(What you should do) The result should be a full, exact repeat of the entries, free of pictures.
[[ Available data, beginning ]]
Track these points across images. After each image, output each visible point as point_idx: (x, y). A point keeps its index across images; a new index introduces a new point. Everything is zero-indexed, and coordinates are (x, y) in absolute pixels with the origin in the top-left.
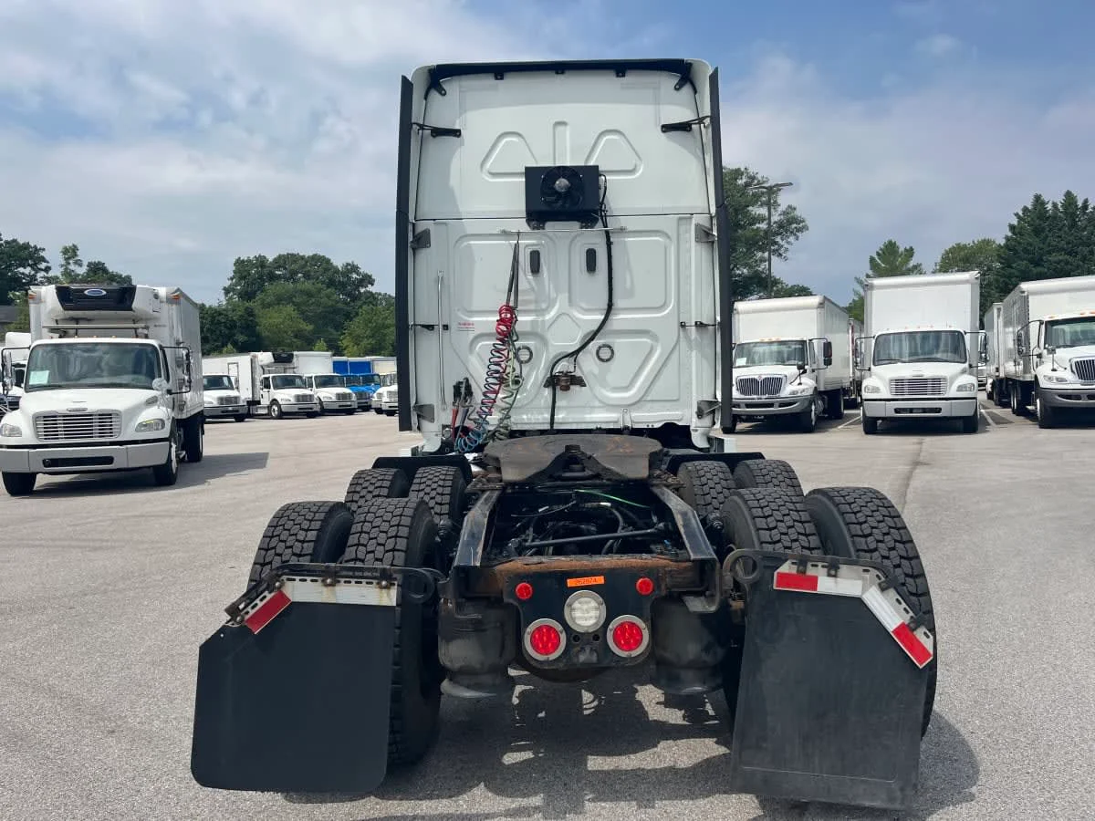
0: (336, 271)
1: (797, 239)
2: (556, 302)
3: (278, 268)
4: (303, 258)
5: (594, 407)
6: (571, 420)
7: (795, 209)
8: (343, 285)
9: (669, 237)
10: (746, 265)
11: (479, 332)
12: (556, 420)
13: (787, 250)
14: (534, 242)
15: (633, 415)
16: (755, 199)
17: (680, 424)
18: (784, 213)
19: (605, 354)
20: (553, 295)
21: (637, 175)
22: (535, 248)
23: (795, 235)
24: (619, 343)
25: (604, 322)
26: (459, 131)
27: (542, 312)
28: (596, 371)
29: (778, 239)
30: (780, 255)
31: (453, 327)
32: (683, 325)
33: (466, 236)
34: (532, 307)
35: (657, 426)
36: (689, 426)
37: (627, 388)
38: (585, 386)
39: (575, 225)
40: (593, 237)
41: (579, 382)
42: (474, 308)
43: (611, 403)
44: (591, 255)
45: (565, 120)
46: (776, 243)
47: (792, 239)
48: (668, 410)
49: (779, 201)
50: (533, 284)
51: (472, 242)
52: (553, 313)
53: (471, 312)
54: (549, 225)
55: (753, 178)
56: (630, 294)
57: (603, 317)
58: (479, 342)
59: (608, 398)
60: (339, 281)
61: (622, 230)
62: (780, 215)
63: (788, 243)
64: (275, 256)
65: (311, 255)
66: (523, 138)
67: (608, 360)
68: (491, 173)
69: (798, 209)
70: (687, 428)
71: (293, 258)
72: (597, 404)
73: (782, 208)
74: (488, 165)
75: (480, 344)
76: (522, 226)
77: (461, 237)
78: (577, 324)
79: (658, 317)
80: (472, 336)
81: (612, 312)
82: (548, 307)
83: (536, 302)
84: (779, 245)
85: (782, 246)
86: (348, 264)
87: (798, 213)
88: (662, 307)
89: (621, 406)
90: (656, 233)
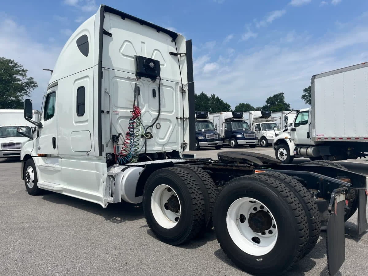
1: (34, 89)
2: (144, 106)
5: (155, 145)
7: (33, 78)
9: (173, 89)
10: (14, 97)
11: (119, 116)
12: (147, 150)
13: (29, 93)
15: (165, 148)
16: (17, 72)
17: (176, 150)
18: (29, 79)
19: (158, 126)
20: (143, 104)
21: (165, 66)
22: (138, 86)
23: (33, 88)
24: (162, 123)
25: (159, 115)
26: (111, 34)
28: (156, 132)
29: (26, 88)
30: (27, 94)
31: (112, 112)
32: (177, 118)
33: (116, 77)
35: (171, 151)
37: (163, 139)
38: (153, 138)
39: (150, 80)
40: (154, 86)
41: (152, 136)
42: (118, 106)
43: (160, 143)
44: (154, 91)
45: (144, 42)
46: (25, 90)
47: (31, 89)
48: (174, 146)
49: (27, 75)
51: (117, 79)
52: (144, 110)
53: (118, 107)
54: (142, 78)
55: (16, 64)
56: (164, 106)
57: (158, 113)
58: (119, 120)
61: (163, 85)
62: (27, 80)
63: (30, 90)
66: (132, 44)
67: (159, 129)
68: (122, 54)
69: (34, 79)
70: (178, 151)
72: (156, 144)
73: (28, 77)
74: (122, 51)
75: (120, 121)
76: (134, 77)
77: (114, 77)
78: (151, 115)
79: (171, 115)
80: (118, 117)
81: (160, 112)
82: (142, 108)
84: (26, 91)
85: (28, 91)
87: (34, 80)
88: (172, 112)
89: (162, 144)
90: (171, 87)
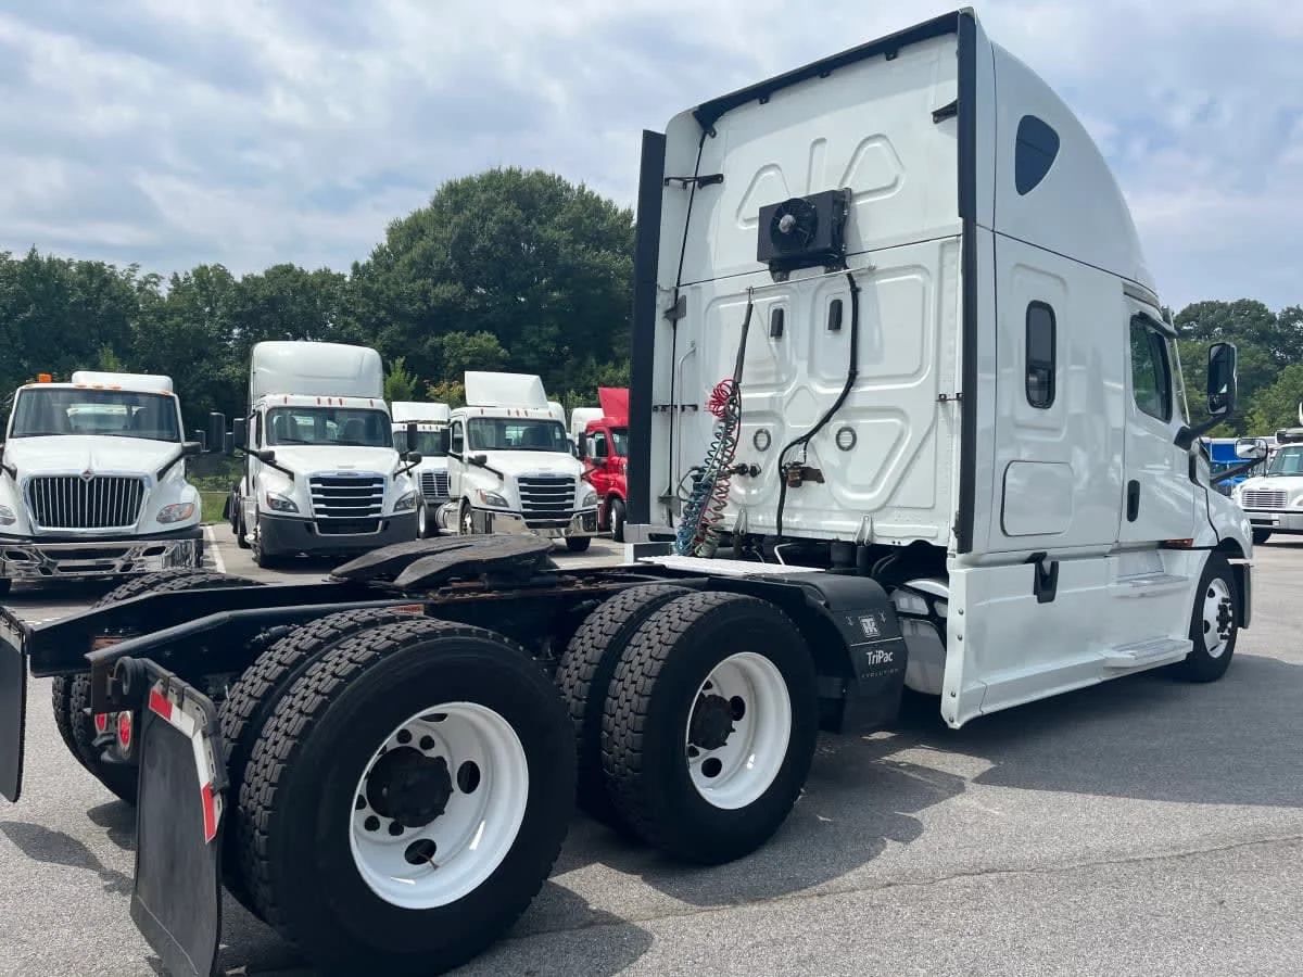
0: (1272, 319)
2: (796, 372)
3: (1187, 321)
4: (1223, 306)
5: (832, 511)
6: (805, 526)
8: (1281, 338)
9: (928, 273)
12: (784, 525)
14: (778, 297)
15: (875, 525)
17: (933, 543)
19: (846, 439)
20: (794, 364)
21: (897, 190)
22: (779, 306)
24: (862, 425)
25: (843, 396)
26: (721, 176)
27: (779, 386)
28: (836, 463)
31: (702, 407)
32: (941, 399)
33: (718, 298)
34: (772, 380)
35: (905, 543)
36: (946, 548)
37: (869, 488)
38: (823, 481)
39: (820, 271)
40: (838, 286)
41: (817, 476)
43: (850, 506)
44: (837, 307)
45: (823, 136)
48: (919, 522)
50: (775, 350)
52: (793, 385)
54: (793, 274)
56: (878, 356)
57: (841, 390)
59: (846, 499)
60: (1276, 332)
61: (871, 269)
64: (1185, 306)
65: (1236, 301)
66: (779, 169)
67: (849, 448)
68: (745, 220)
70: (942, 550)
71: (1210, 307)
72: (835, 507)
74: (744, 211)
77: (713, 301)
78: (817, 401)
79: (909, 389)
81: (856, 382)
82: (787, 380)
83: (777, 373)
86: (1290, 309)
88: (916, 374)
89: (862, 512)
90: (916, 268)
[[ Available data, end ]]
(Result of the task)
Track these points across images. After each image, output each visible point as point_idx: (x, y). A point keeps its index across images; a new index introduces a new point. Everything is zero-indexed, and coordinates are (x, y) in absolute pixels with the origin in the top-left.
0: (336, 271)
1: (797, 239)
2: (556, 302)
3: (278, 268)
4: (303, 258)
5: (594, 407)
6: (571, 420)
7: (795, 209)
8: (343, 285)
9: (669, 237)
10: (746, 265)
11: (479, 332)
12: (556, 420)
13: (787, 250)
14: (534, 242)
15: (633, 415)
16: (755, 199)
17: (680, 424)
18: (784, 213)
19: (605, 354)
20: (553, 295)
21: (637, 175)
22: (535, 248)
23: (795, 235)
24: (619, 343)
25: (604, 322)
26: (459, 131)
27: (542, 312)
28: (596, 371)
29: (778, 239)
30: (780, 255)
31: (453, 327)
32: (683, 325)
33: (466, 236)
34: (532, 307)
35: (657, 426)
36: (689, 426)
37: (627, 388)
38: (585, 386)
39: (575, 225)
40: (593, 237)
41: (579, 382)
42: (474, 308)
43: (611, 403)
44: (591, 255)
45: (565, 120)
46: (776, 243)
47: (792, 239)
48: (668, 410)
49: (779, 201)
50: (533, 284)
51: (472, 242)
52: (553, 313)
53: (471, 312)
54: (549, 225)
55: (753, 178)
56: (630, 294)
57: (603, 317)
58: (479, 342)
59: (608, 398)
60: (339, 281)
61: (622, 230)
62: (780, 215)
63: (788, 243)
64: (275, 256)
65: (311, 255)
66: (523, 138)
67: (608, 360)
68: (491, 173)
69: (798, 209)
70: (687, 428)
71: (293, 258)
72: (597, 404)
73: (782, 208)
74: (488, 165)
75: (480, 344)
76: (522, 226)
77: (461, 237)
78: (577, 324)
79: (658, 317)
80: (472, 336)
81: (612, 312)
82: (548, 307)
83: (536, 302)
84: (779, 245)
85: (782, 246)
86: (348, 264)
87: (798, 213)
88: (662, 307)
89: (621, 406)
90: (656, 233)
1: (34, 89)
2: (144, 106)
5: (155, 145)
7: (33, 78)
9: (173, 89)
10: (14, 97)
11: (119, 116)
12: (147, 150)
13: (29, 93)
15: (165, 148)
16: (17, 72)
17: (176, 150)
18: (29, 79)
19: (158, 126)
20: (143, 104)
21: (165, 66)
22: (138, 86)
23: (33, 88)
24: (162, 123)
25: (159, 115)
26: (111, 34)
28: (156, 132)
29: (26, 88)
30: (27, 94)
31: (112, 112)
32: (177, 118)
33: (116, 77)
35: (171, 151)
37: (163, 139)
38: (153, 138)
39: (150, 80)
40: (154, 86)
41: (152, 136)
42: (118, 106)
43: (160, 143)
44: (154, 91)
45: (144, 42)
46: (25, 90)
47: (31, 89)
48: (174, 146)
49: (27, 75)
51: (117, 79)
52: (144, 110)
53: (118, 107)
54: (142, 78)
55: (16, 64)
56: (164, 106)
57: (158, 113)
58: (119, 120)
61: (163, 85)
62: (27, 80)
63: (30, 90)
66: (132, 44)
67: (159, 129)
68: (122, 54)
69: (34, 79)
70: (178, 151)
72: (156, 144)
73: (28, 77)
74: (122, 51)
75: (120, 121)
76: (134, 77)
77: (114, 77)
78: (151, 115)
79: (171, 115)
80: (118, 117)
81: (160, 112)
82: (142, 108)
84: (26, 91)
85: (28, 91)
87: (34, 80)
88: (172, 112)
89: (162, 144)
90: (171, 87)
0: (1272, 319)
2: (796, 372)
3: (1187, 321)
4: (1223, 306)
5: (832, 511)
6: (805, 526)
8: (1281, 338)
9: (928, 273)
12: (784, 525)
14: (778, 297)
15: (875, 525)
17: (933, 543)
19: (846, 439)
20: (794, 364)
21: (897, 190)
22: (779, 306)
24: (862, 425)
25: (843, 396)
26: (721, 176)
27: (779, 386)
28: (836, 463)
31: (702, 407)
32: (941, 399)
33: (718, 298)
34: (772, 380)
35: (905, 543)
36: (946, 548)
37: (869, 488)
38: (823, 481)
39: (820, 271)
40: (838, 286)
41: (817, 476)
43: (850, 506)
44: (837, 307)
45: (823, 136)
48: (919, 522)
50: (775, 350)
52: (793, 385)
54: (793, 274)
56: (878, 356)
57: (841, 390)
59: (846, 499)
60: (1276, 332)
61: (871, 269)
64: (1185, 306)
65: (1236, 301)
66: (779, 169)
67: (849, 448)
68: (745, 220)
70: (942, 550)
71: (1210, 307)
72: (835, 507)
74: (744, 211)
77: (713, 301)
78: (817, 401)
79: (909, 389)
81: (856, 382)
82: (787, 380)
83: (777, 373)
86: (1290, 309)
88: (916, 374)
89: (862, 512)
90: (916, 268)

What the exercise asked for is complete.